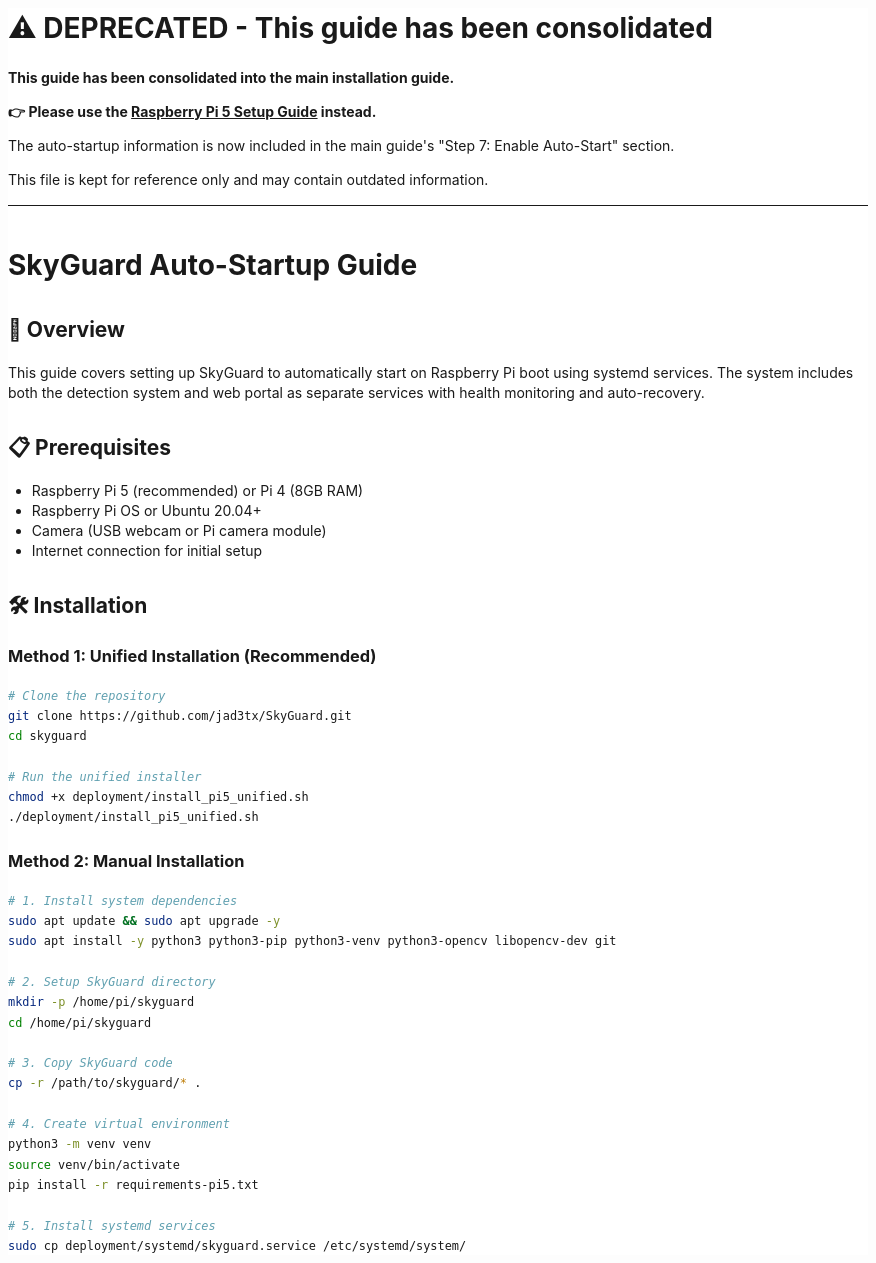 # ⚠️ DEPRECATED - This guide has been consolidated

**This guide has been consolidated into the main installation guide.**

**👉 Please use the [Raspberry Pi 5 Setup Guide](../docs/RASPBERRY_PI_SETUP.md) instead.**

The auto-startup information is now included in the main guide's "Step 7: Enable Auto-Start" section.

This file is kept for reference only and may contain outdated information.

---

# SkyGuard Auto-Startup Guide

## 🚀 Overview

This guide covers setting up SkyGuard to automatically start on Raspberry Pi boot using systemd services. The system includes both the detection system and web portal as separate services with health monitoring and auto-recovery.

## 📋 Prerequisites

- Raspberry Pi 5 (recommended) or Pi 4 (8GB RAM)
- Raspberry Pi OS or Ubuntu 20.04+
- Camera (USB webcam or Pi camera module)
- Internet connection for initial setup

## 🛠️ Installation

### Method 1: Unified Installation (Recommended)

```bash
# Clone the repository
git clone https://github.com/jad3tx/SkyGuard.git
cd skyguard

# Run the unified installer
chmod +x deployment/install_pi5_unified.sh
./deployment/install_pi5_unified.sh
```

### Method 2: Manual Installation

```bash
# 1. Install system dependencies
sudo apt update && sudo apt upgrade -y
sudo apt install -y python3 python3-pip python3-venv python3-opencv libopencv-dev git

# 2. Setup SkyGuard directory
mkdir -p /home/pi/skyguard
cd /home/pi/skyguard

# 3. Copy SkyGuard code
cp -r /path/to/skyguard/* .

# 4. Create virtual environment
python3 -m venv venv
source venv/bin/activate
pip install -r requirements-pi5.txt

# 5. Install systemd services
sudo cp deployment/systemd/skyguard.service /etc/systemd/system/
```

• PROBLEM STATEMENT:
Bring together every line in the entries that holds the string "information".

• EXERCISE ANSWER:
The auto-startup information is now included in the main guide's "Step 7: Enable Auto-Start" section.
This file is kept for reference only and may contain outdated information.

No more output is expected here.